Note: Some organizations require undiluted lysis solution 1 to fully cleave, and in this case, it is recommended to use method b; The yield of DNA depends on the number and type of tissues treated. A milligram of tissue will produce approximately 0.2-1.2 micrograms of DNA.

3. Then place it in a whirlpool shakeable warm bath at 58 ℃ and mix at 900rpm until the tissue is completely dissolved (in most cases, it can be completely dissolved within 3 hours, and sometimes overnight lysis may be necessary to obtain the best results).

4. Instantaneous centrifugation, adding 4 μ 1. RNase A (100 mg/ml) at room temperature (15-25 ℃) for 2 minutes; If RNA removal is not necessary, skip to the next step without doing so.

5. If insoluble substances still exist, centrifuge 3000g for 1 minute and extract nucleic acid from the supernatant.

[Operation Steps]

1. Add 245 to the above supernatant μ L cracking solution 3, thoroughly mix, and soak at 70 ℃ for 10 minutes.
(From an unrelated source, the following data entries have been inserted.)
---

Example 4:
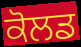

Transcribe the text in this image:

ਕੋਲਡ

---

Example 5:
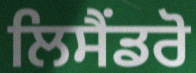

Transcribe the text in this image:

ਲਿਸੈਂਡਰੋ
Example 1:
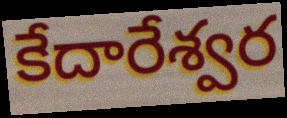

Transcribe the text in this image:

కేదారేశ్వర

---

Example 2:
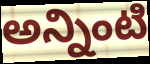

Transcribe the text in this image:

అన్నింటి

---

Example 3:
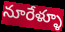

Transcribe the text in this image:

నూరేళ్ళూ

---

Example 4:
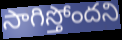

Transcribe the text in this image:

సాగిస్తోందని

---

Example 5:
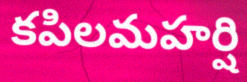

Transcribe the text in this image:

కపిలమహర్షి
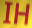
IH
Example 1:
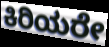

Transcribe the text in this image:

2. Instantaneous centrifugation, adding 245 μ Ethanol (96% -100%), cover, vortex oscillate and mix for 15 seconds. Incubate at room temperature (15-25 ° C) for 5 minutes.

Note: If the room temperature exceeds 25 ° C, cool the ethanol on ice before adding it to the tube.
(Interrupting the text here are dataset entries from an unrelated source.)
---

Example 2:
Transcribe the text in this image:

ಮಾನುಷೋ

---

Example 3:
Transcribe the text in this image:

3. Instantaneous centrifugation, add to the adsorption column, centrifuge at a speed of over 6000g for 1 minute, place the adsorption column in a clean 2 ml collection tube, and discard the collection tube containing the effluent. Note: 6000g centrifugation will only reduce noise, and centrifugation at a higher speed will not affect DNA extraction.

4. Add 500 μ Centrifuge at a rate of 6000g of washing solution 3 (with ethanol added) for 1 minute, place the adsorption column in a clean 2 ml collection tube, and discard the collection tube containing the effluent.
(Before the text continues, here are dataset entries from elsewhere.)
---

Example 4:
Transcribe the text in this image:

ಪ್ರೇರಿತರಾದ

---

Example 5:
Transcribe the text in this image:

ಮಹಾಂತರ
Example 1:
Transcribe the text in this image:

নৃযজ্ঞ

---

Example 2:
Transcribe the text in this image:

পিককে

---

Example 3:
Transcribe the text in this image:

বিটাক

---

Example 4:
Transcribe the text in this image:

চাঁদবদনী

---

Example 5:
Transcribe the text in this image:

5. Add 500 μ Centrifuge solution 4 (with ethanol added) at a rate of 20000g for 3 minutes, place the adsorption column in a clean 2 ml collection tube, and discard the collection tube containing the effluent.

6. Suggested steps: Centrifuge at a speed of 20000g for 1 minute.

7. Replace the centrifuge tube and add 200 drops to the middle position of the adsorption membrane μ Elute 3, warm bath at room temperature for 1 minute, centrifuge at a rate of 6000g for 1 minute.

8. Repeat step 7.

Note: A 5-minute warm bath before centrifugation can increase DNA production; If using 200 μ Perform the third elution with eluent 3, which will increase DNA recovery by up to 15%. Using 4x 100 μ L replaces 2 × two hundred μ L elution does not increase elution efficiency. If the extracted product requires long-term storage, it is recommended to store it at -30 ° C to -15 ° C.